I kept walking, I visited the beautiful Opera house, which I had done a tour of the last time I was here. It is a really magnificent building.
I then headed over to the Dohany Street Synagogue, the second largest synagogue in the world. I have visited numerous churches and many mosques over the years but this is the first time I have been inside a synagogue. It was very ornate. All male visitors had to don a skull cap for the visit. Out the back was a memorial to the many Jews who had lost their lives during the holocaust.
I stopped briefly at the Grand market. This huge, covered market area has loads of stalls selling all sorts of different food and souvenirs. Paprika is a staple here in Hungary and many stalls were strung with the dried peppers. I bought a chimney cake, a specialty here in Budapest, and quite delicious. I saved half to take back to the boat for Roger.
From the market I walked across the green Liberty bridge, wandered back along the Danube river, climbed up part of Gellert Hill to have a look at some statues, then back across the Chain Bridge and back to the Lif.
About half the passengers that have been with us since Amsterdam disembarked today and were replaced by new passengers for the next part of the trip to Bucharest.
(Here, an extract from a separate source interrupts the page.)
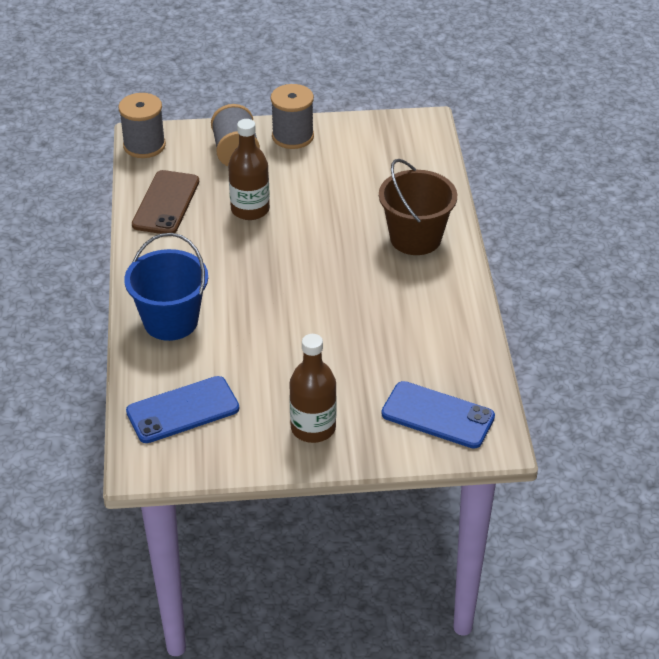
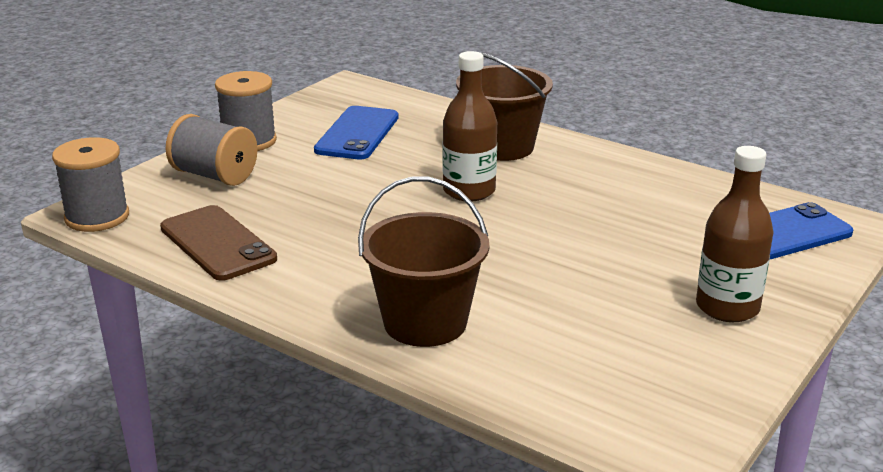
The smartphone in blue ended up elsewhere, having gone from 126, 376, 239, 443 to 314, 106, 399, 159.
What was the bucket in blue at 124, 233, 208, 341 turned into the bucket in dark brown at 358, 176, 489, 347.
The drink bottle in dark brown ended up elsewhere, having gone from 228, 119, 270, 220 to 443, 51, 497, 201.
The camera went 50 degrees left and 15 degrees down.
From here on I will be in entirely new territory and am looking forward to some new experiences. Roger has visited all the countries we will pass through but very few of the specific towns we will visit so will be new for him too.
Good to hear you found the cigar bar on the top deck Roger
Another great tour of a fascinating part of Europe. Love all the statues and the artwork is amazing. Thanks again Sylvia and Roger. You must have pretty much worn out your shoes by now Sylvia. 😳
As Roger asks early on – where did all the money come from for buildings and treasures which today we probably don’t even have the skills to do, but which must have cost many fortunes? And the effort required with no modern machinery. In middle Europe at wasn’t colonial exploitation was it? Maybe no social services?
Wow! I am so inspired by your travels and your accounts are a wonderful treat to read.
Maria and I are now resolved to journey on the river cruise to Budapest:).
Thanks for sharing and wishing you both all the best.